Aboriginal community aid plan criticised

Australia’s government today rejected accusations it had humiliated an Outback Aboriginal community with a demand that indigenous children wash their faces twice a day to promote public health if the town is to be given a petrol pump.

Aboriginal community aid plan criticised

Australia’s government today rejected accusations it had humiliated an Outback Aboriginal community with a demand that indigenous children wash their faces twice a day to promote public health if the town is to be given a petrol pump.

Aborigines and opposition MPs branded the deal racist and blackmail while the government promised hundreds of thousands of similar pacts will be introduced to Aboriginal communities across the nation.

The government offered to provide the Mulan desert community in Western Australia state with a 170,000 Australian dollars (€97,000) pump if its 170 Aboriginal residents signed an agreement they would comply with a range of conditions including making their children wash their faces twice a day and shower daily.

The pump would prevent the residents of having to travel 44 miles for fuel and could bring some income from tourists who might stop to refuel and buy provisions from the only store in the otherwise welfare-dependent, disease-ridden community.

The community, located about 1,865 miles north-east of the state capital Perth, has one of the world’s highest rates of trachoma, a bacterial infection that causes blindness, which is usually associated with Third World countries and poor hygiene.

The trade-off is part of the government’s new national policy of attempting to improve Aboriginal health, education and living standards by placing conditions to Aboriginal welfare checks.

But the opposition Labour Party condemned the Mulan agreement, arguing Aborigines should not have to bargain for necessities.

“Indigenous Australians must be able to reach genuine agreements with government, not be forced into coercive and patronising contracts,” Labour indigenous affairs spokesman Kim Carr said.

The only Aborigine in federal parliament, Senator Aden Ridgeway, said the deal exposed the government’s approach to Aboriginal problems was akin to blackmail.

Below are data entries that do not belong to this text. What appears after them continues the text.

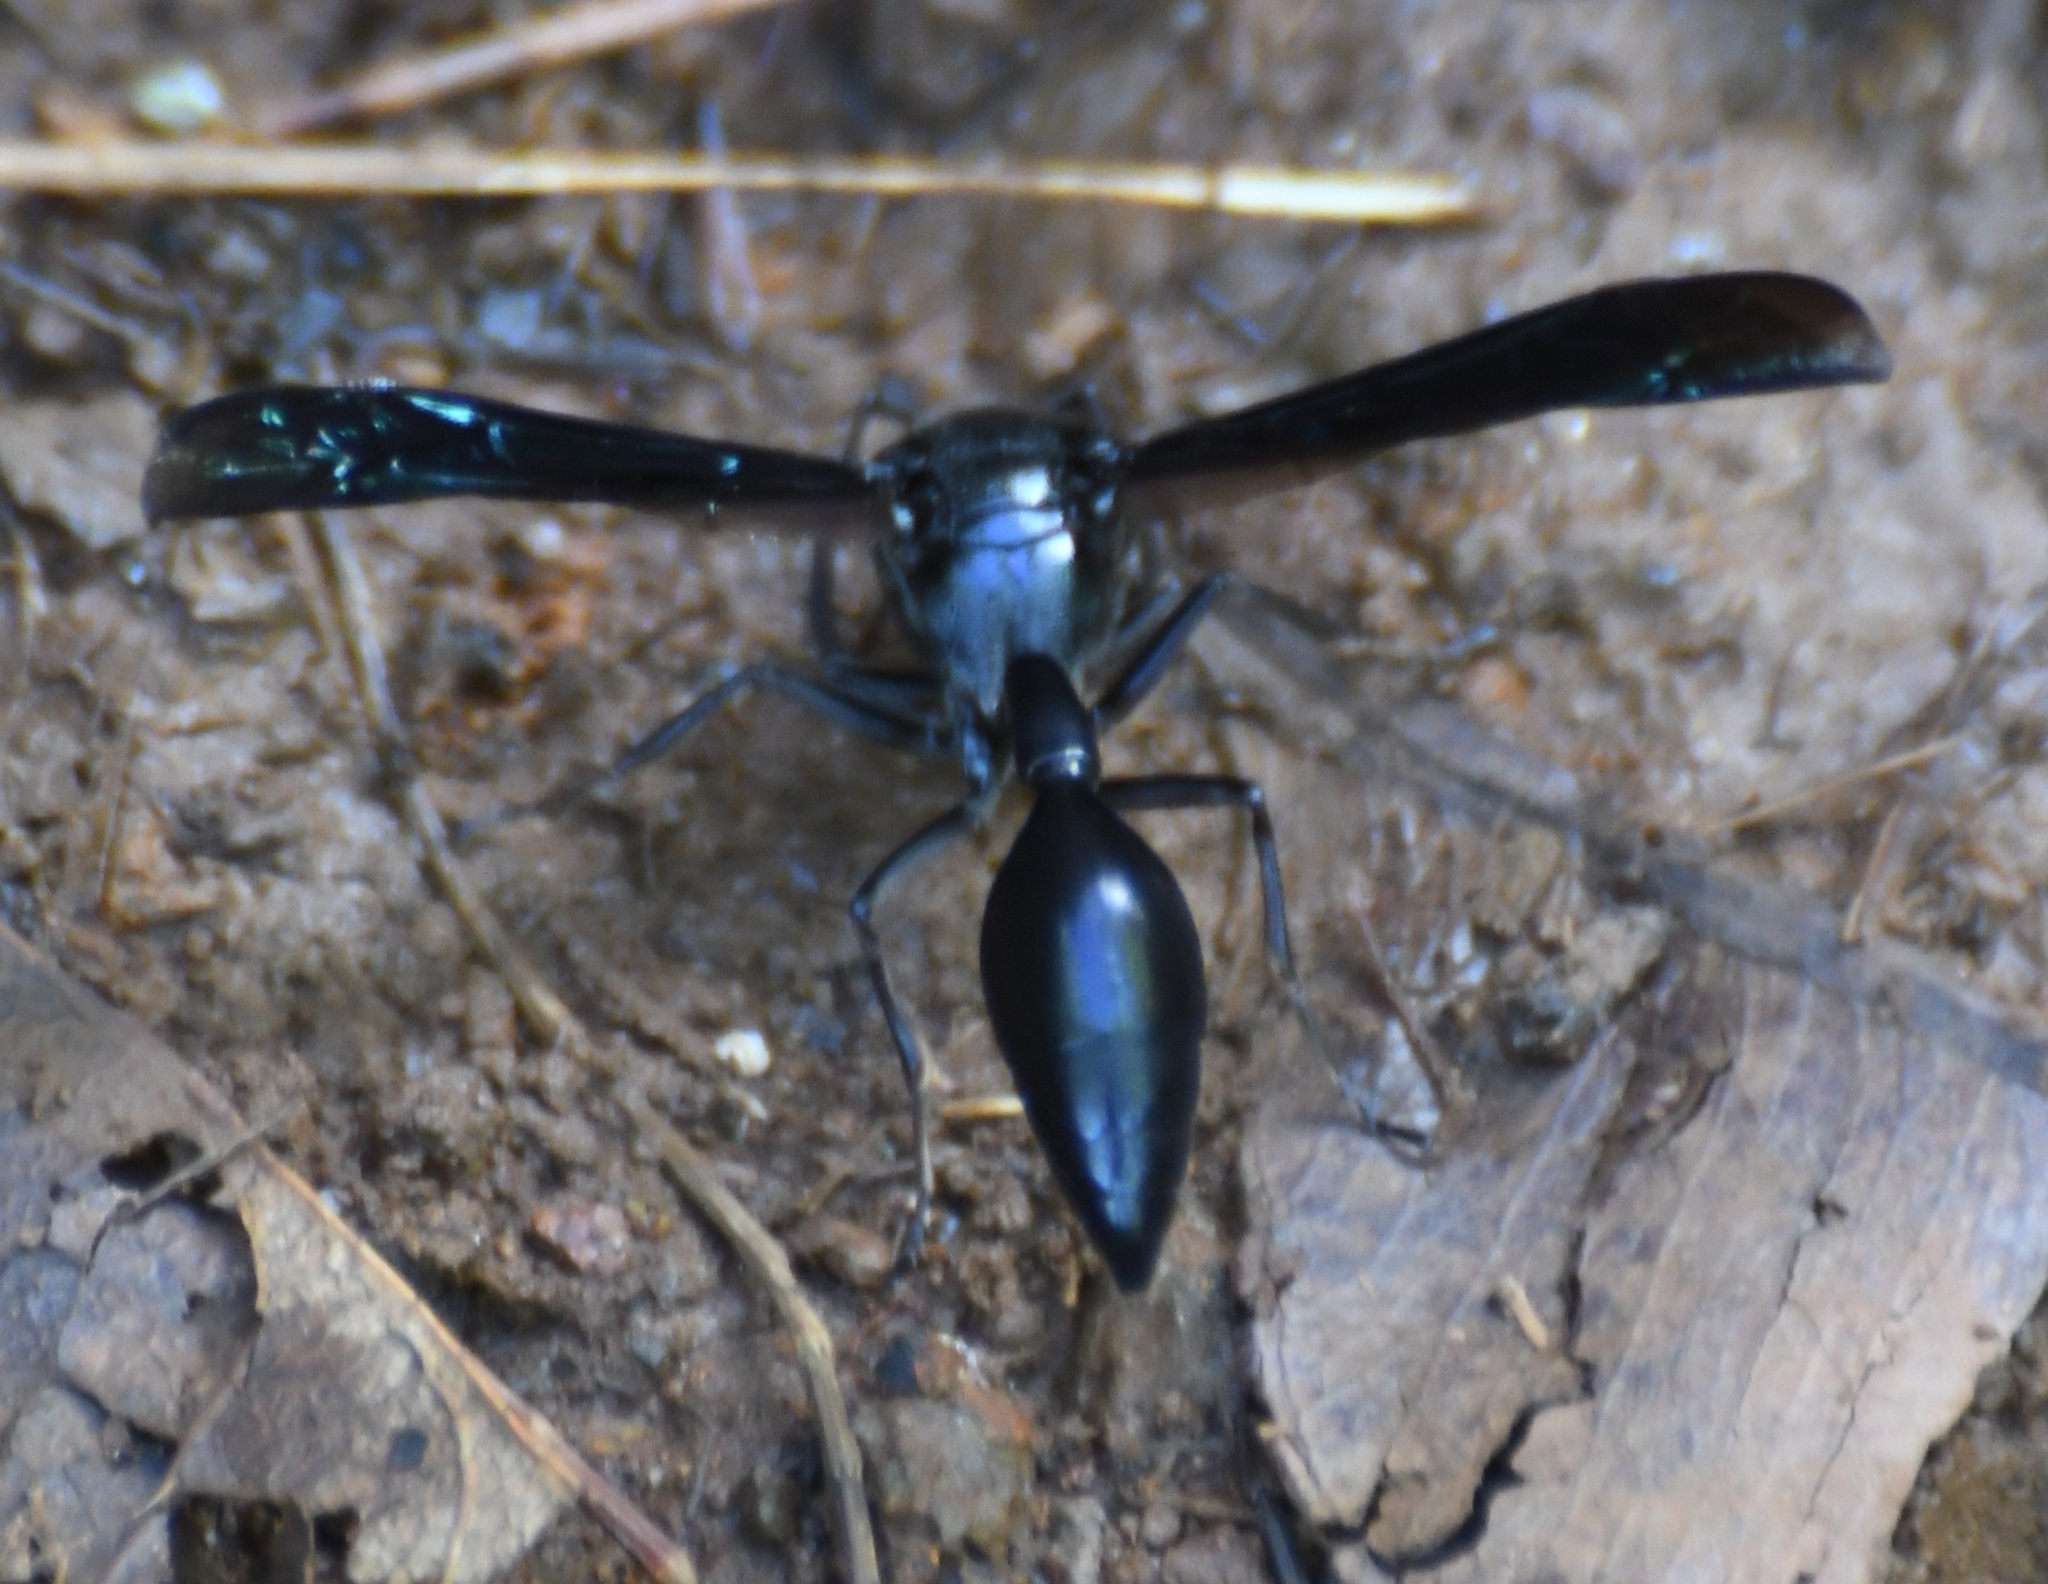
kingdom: Animalia
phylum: Arthropoda
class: Insecta
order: Hymenoptera
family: Eumenidae
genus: Phimenes
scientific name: Phimenes curvatus
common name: Black delta vespid wasp
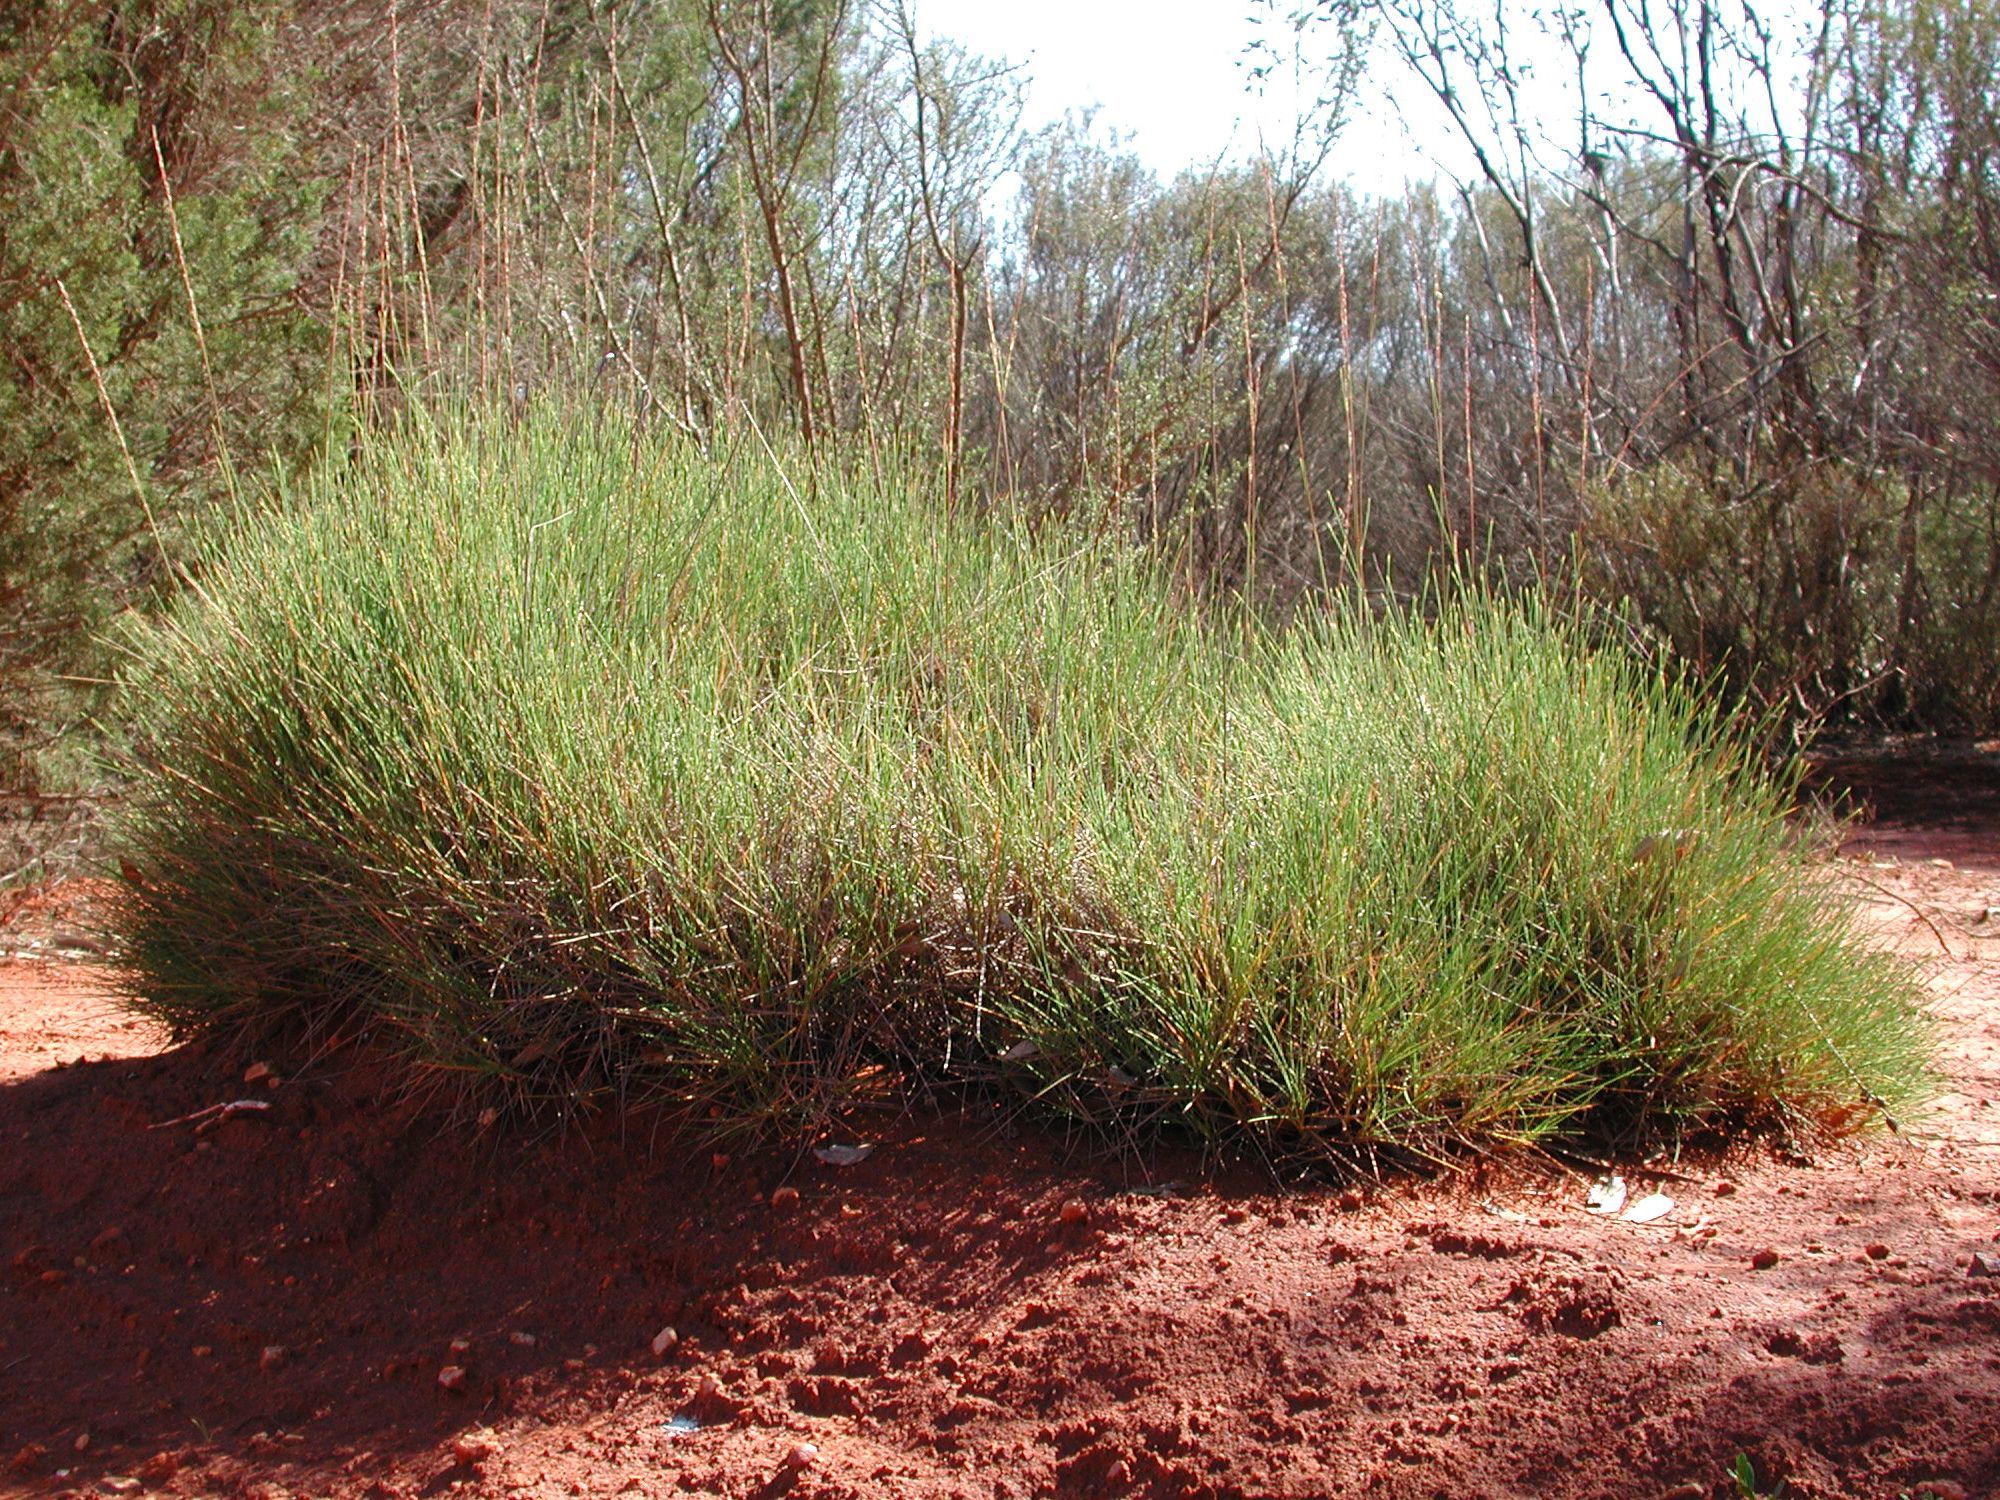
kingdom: Plantae
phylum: Tracheophyta
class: Liliopsida
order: Poales
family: Poaceae
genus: Triodia
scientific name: Triodia scariosa
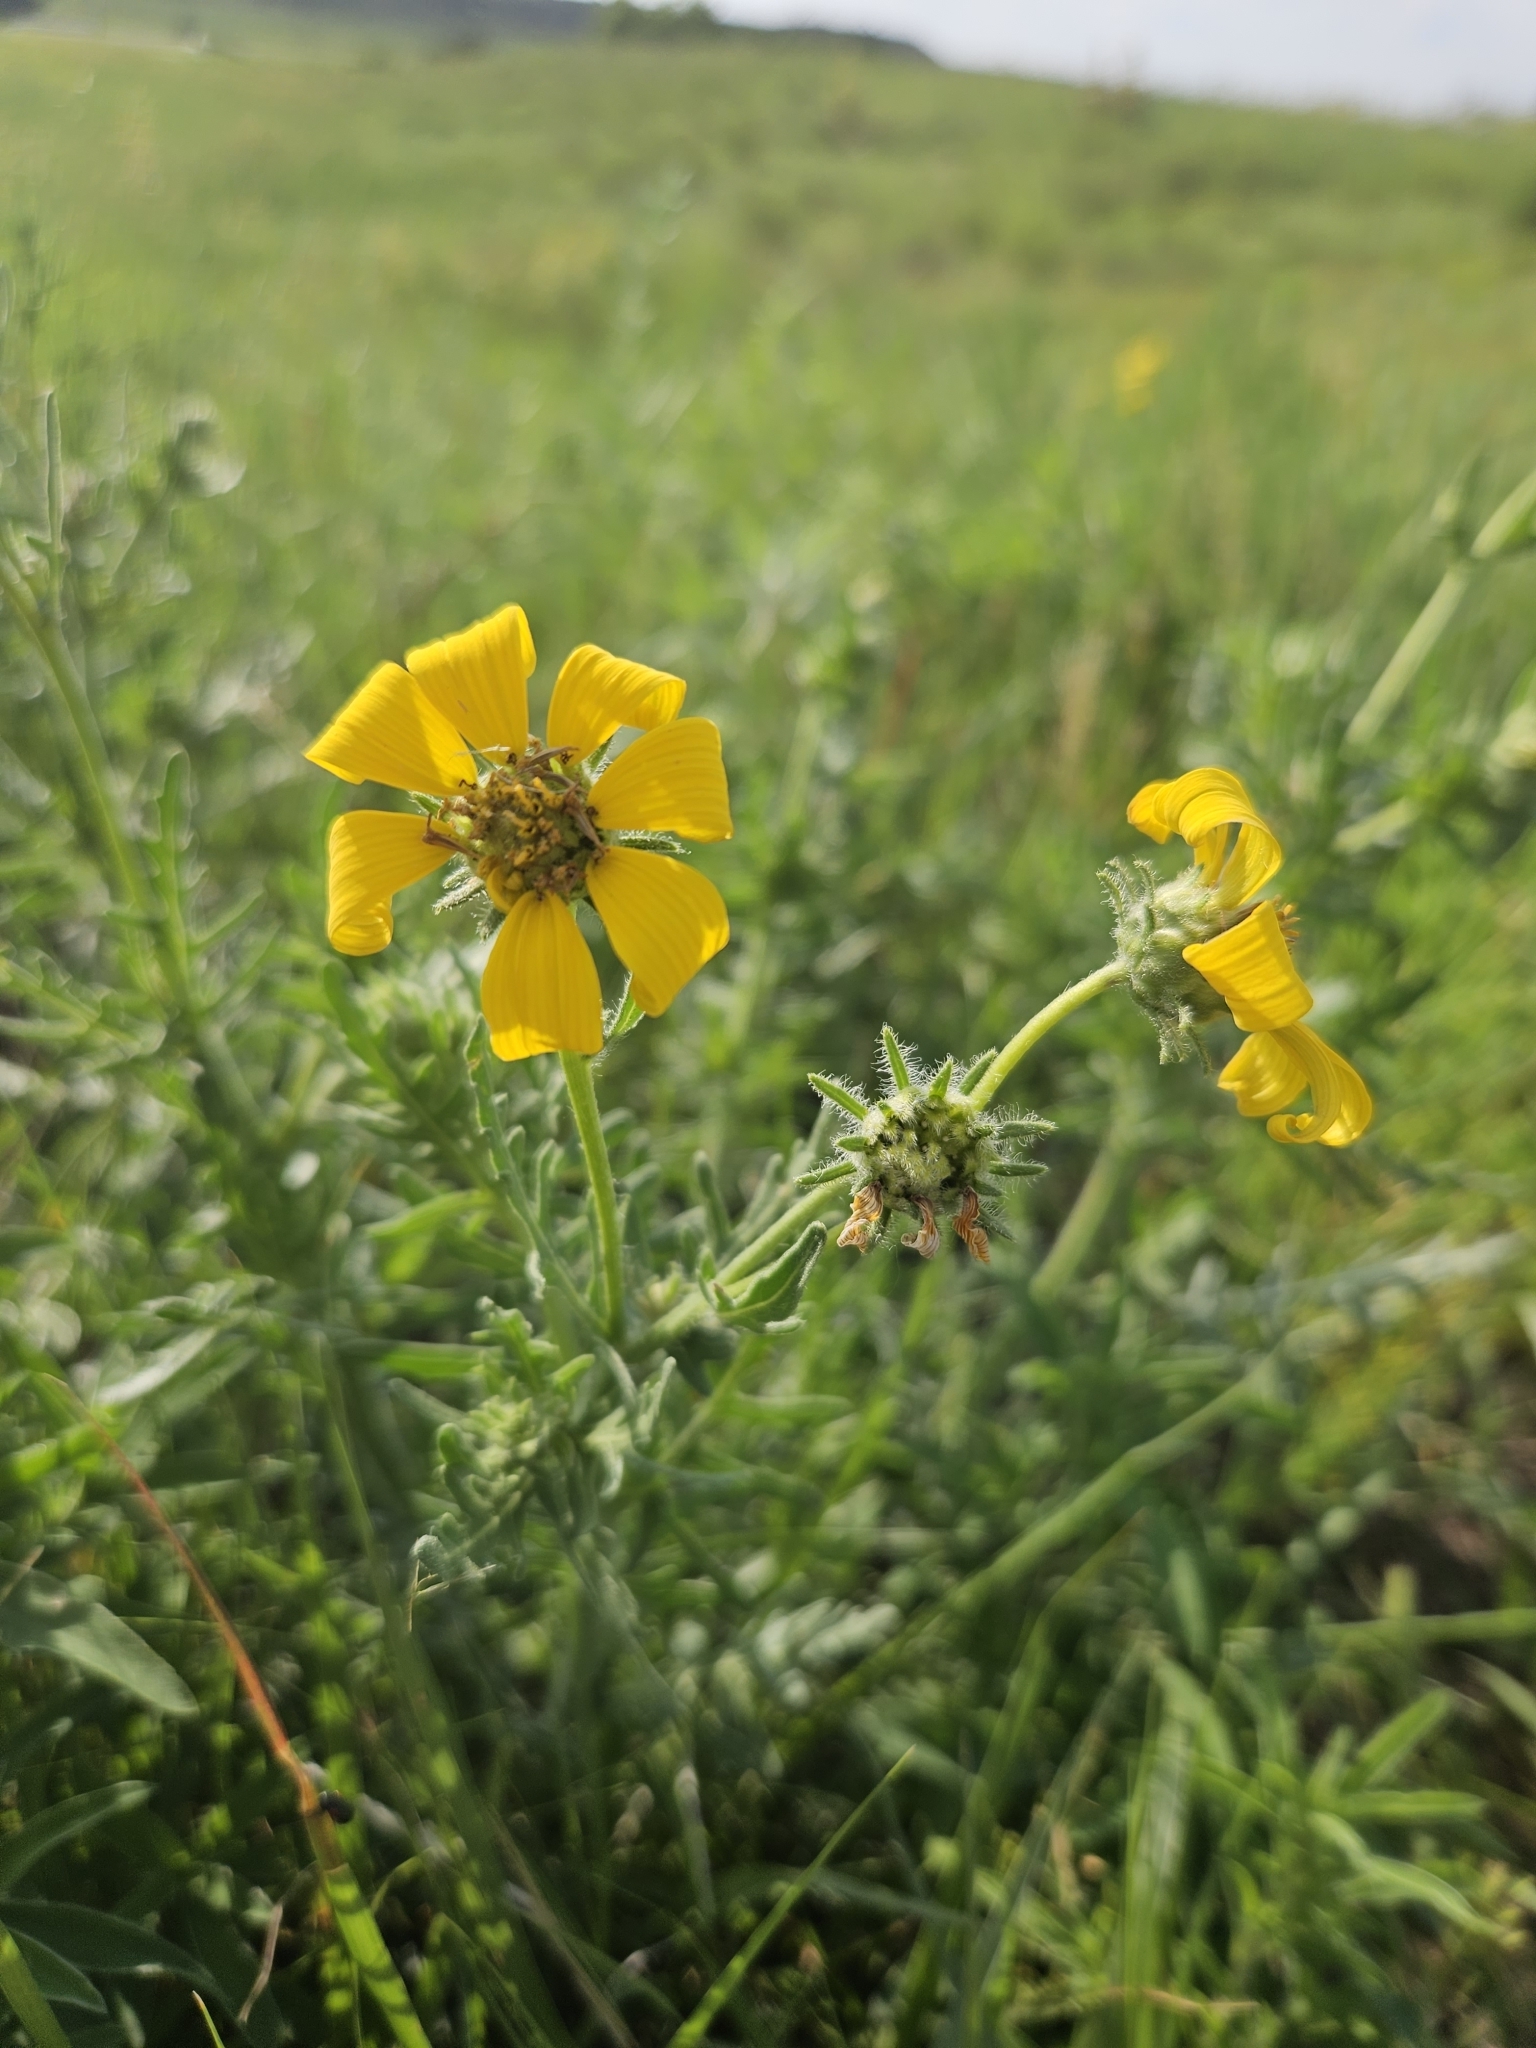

“In this system, the government gives with one hand and slaps with the other,” said Ridgeway, an MP with the minor Australian Democrats party

The New South Wales state Reconciliation Council, an organisation devoted to improving the living standards of Aborigines, described the deal as a scary, racist throwback to decades ago when church missionaries controlled Aborigines’ lives.

Prime Minister John Howard dismissed critics as “negative and old fashioned,” saying shared responsibility agreements would become an important element of his government’s indigenous policy.

Mulan’s administrator Mark Sewell said his community had freely accepted the deal in the interests of their children’s health.

“The community doesn’t feel blackmailed; doesn’t feel it’s patronising,” Sewell said.

“It is nothing to do with government holding something over us; it is the community understanding that they need to take a part in the system that makes sure the kids remain healthy,” he said.

As well as ensuring children wash, the community would have to ensure household rubbish bins are emptied twice a week, homes are kept rubbish free and rents are paid on time.